Balaban, Türkiye’nin önemli sorunlarını ele alıp tartıştığını düşündüğü Gökalp’e büyük sempati beslemiş, eğitimin ulusal bir nitelik taşıdığını ön koşul olarak kabul etmiş, onun önerdiği gibi okullarda felsefe ve sosyoloji derslerinin okutulmasının yararına inanmış ve tıpkı onun gibi felsefe dersleri ile senteze ulaşabileceğini belirtmiştir. Gökalp gibi, Batının yeniliklerine açık olmanın gereğini belirtmiş, bağnazlıktan arındırılmış İslam’ın vazgeçilmez olduğunu söylemiş, Gökalp ile Maarif Vekaleti Telif ve Tercüme Heyeti’nde birlikte çalışmıştır.

1912 yılında Cenevre’de kurulan Jean Jacques Rousseau Enstitüsü, o tarihlerde dünyanın en önemli pedagoji enstitülerindendir. Enstitüde “aktif okul aktif öğrenci” söylemi üzerinde yoğun bir şekilde durulmuş, bu söylem Balaban’ı da oldukça etkilemiştir.


Mustafa Rahmi Balaban, yeni eğitim sistemlerini tanıtırken Türkiye için tek bir ülkeyi örnek almamış, yazılarında değişik ülkelerin eğitim sistemlerini aktarmıştır. ABD, Almanya, Avusturya, Fransa, İngiltere, İspanya, Rusya ve Yunanistan ile yedi yıl kaldığı İsviçre’den Batı uygarlığının ve düşüncesinin etkisini yoğurarak bir senteze ulaşmaya çalışmıştır. Araştırma ve incelemelerinde Batı dünyasındaki düşünüş ve uygarlığın gelişimi ile doğu dünyasındaki düşünüş ve uygarlığın gelişimini ve bunların etkileşimini ele almıştır. Maarif Vekaleti Telif ve Tercüme Encümeni üyeliğine getirildiği 1923 yılından başlayarak çağdaş eğitim sisteminin henüz söz konusu olmadığı ve yeterli öğretmen kitlesinin oluşmadığı bir ortamda iyi yetişmiş bir eğitimci olarak, Türkiye’nin eğitim sorunlarına çözüm oluşturabilecek modern pedagojinin ilke ve yöntemlerini yaymak, halk eğitimi, eğitim sisteminin sorgulanıp yenilenmesi, öğretmen yetiştirilmesi, psikoloji, felsefe, ahlak, çocuk edebiyatı, Türk tarihi, din, köycülük, uygarlık ve kültür tarihi vb. alanlarda telif ve tercüme onlarca kitap, birçok gazete ve dergiye yüzlerce makale yazmıştır.

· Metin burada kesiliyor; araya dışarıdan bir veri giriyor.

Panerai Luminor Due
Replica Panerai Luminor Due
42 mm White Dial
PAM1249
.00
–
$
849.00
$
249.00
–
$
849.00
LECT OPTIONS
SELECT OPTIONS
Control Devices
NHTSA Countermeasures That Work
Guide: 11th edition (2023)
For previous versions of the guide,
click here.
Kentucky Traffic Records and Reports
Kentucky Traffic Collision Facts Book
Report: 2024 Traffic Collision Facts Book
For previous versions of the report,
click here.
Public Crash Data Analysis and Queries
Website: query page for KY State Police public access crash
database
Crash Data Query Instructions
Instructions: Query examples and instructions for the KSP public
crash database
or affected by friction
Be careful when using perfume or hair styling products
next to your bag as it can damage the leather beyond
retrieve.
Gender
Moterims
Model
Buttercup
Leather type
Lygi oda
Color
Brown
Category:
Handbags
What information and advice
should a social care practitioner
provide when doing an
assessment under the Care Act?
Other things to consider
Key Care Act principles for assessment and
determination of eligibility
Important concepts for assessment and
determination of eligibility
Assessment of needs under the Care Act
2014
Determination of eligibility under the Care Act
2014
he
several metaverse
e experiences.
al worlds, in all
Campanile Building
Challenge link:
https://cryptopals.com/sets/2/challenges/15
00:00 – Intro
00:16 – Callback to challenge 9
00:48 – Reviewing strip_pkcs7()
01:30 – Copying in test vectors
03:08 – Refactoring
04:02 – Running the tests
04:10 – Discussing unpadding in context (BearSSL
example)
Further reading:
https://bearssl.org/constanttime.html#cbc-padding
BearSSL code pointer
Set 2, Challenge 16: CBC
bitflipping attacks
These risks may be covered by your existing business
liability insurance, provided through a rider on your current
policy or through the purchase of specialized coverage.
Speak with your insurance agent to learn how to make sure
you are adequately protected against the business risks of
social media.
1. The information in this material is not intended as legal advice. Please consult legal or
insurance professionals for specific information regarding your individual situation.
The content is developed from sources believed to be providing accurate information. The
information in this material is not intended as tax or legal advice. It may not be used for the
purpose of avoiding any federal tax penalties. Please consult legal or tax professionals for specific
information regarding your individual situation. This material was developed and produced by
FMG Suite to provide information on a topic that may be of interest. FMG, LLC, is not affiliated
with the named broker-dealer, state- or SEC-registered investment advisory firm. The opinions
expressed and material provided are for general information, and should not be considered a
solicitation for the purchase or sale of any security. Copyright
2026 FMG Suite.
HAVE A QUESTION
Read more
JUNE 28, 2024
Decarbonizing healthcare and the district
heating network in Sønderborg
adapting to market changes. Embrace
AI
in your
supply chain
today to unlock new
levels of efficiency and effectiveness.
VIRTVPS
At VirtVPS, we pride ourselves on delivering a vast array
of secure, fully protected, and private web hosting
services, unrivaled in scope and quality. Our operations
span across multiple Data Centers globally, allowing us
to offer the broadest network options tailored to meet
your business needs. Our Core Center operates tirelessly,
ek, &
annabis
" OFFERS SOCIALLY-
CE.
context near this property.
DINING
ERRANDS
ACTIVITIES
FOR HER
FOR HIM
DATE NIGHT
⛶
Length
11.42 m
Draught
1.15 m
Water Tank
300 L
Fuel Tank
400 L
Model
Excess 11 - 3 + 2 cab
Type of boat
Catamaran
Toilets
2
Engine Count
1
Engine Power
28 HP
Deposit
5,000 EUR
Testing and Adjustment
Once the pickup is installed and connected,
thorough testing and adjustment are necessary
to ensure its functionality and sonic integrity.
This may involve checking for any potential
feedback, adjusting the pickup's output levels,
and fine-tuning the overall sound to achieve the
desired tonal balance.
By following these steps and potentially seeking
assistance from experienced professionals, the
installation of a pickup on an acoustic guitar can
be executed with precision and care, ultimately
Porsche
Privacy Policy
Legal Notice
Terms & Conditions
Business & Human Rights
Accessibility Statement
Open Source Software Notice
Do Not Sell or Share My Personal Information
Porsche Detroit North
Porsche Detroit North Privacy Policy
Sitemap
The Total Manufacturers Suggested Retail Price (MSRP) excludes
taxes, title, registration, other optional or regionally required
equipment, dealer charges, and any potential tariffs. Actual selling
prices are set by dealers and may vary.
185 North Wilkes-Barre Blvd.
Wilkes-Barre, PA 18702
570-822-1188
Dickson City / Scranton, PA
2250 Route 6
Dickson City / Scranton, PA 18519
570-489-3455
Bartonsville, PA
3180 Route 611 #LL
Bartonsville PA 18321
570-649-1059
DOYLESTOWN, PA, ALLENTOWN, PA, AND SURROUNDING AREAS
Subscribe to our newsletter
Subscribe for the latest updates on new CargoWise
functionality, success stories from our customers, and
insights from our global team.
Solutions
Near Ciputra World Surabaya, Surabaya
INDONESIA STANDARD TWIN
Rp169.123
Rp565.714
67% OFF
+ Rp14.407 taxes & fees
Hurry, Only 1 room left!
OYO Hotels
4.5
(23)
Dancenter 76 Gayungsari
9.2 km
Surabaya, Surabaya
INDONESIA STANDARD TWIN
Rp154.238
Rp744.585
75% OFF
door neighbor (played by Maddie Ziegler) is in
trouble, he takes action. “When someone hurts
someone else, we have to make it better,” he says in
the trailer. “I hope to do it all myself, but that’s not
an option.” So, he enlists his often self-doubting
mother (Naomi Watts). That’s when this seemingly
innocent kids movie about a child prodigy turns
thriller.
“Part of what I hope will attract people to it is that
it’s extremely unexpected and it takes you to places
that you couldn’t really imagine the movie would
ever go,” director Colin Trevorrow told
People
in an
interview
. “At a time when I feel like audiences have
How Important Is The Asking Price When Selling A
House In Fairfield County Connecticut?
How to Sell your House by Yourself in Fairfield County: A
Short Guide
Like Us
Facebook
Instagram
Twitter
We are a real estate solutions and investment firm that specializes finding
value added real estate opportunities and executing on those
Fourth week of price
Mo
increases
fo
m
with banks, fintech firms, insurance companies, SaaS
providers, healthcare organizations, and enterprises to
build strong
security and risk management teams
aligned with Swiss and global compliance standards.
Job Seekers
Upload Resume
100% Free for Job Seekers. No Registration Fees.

Çalışmalarında konuları tarihsel gelişimleri içinde ele almaya çaba göstermiştir. Ona göre her şeyin bir başlangıcı, bir temeli vardır. Ele alınacak konu ne olursa olsun en eskisinden ele alınmalı, yaşanılan dönemle karşılaştırılabilmelidir. Eski uygarlıkları, dinleri, eğitim kurumlarını, bilimin gelişimini, felsefi akımları, tarihsel gelişimi içinde ele almaya çalışmıştır. Mustafa Rahmi Balaban, Türk-İslam dünyasının bilimin temel oluşumundaki katkısına inanmakla birlikte, bilimin gelişip ilerlemesinde gerek Türk-İslam, gerekse Doğu dünyasının seyirci kaldığını görmüştür. Ona göre Batı bu konuda oldukça ilerlemiş durumdadır; eğitim alanında da bir hayli yol alan ve çağdaş eğitim yöntemlerinin temelini atan Avrupa, Türkiye gibi geri kalmış ülkeler için öncü durumuna gelmiştir. Balaban, Türkiye adına bu durumu gören ve yaşayan ilk kişilerdendir. Onun için Avrupa eğitiminden yararlanmak yaşamsal bir önem taşır. Çağdaşlaşma hareketinde, örnek alınan ileri Batı ülkelerinin bilimsel ve teknolojik birikimlerinden yararlanılması doğal bir davranıştır.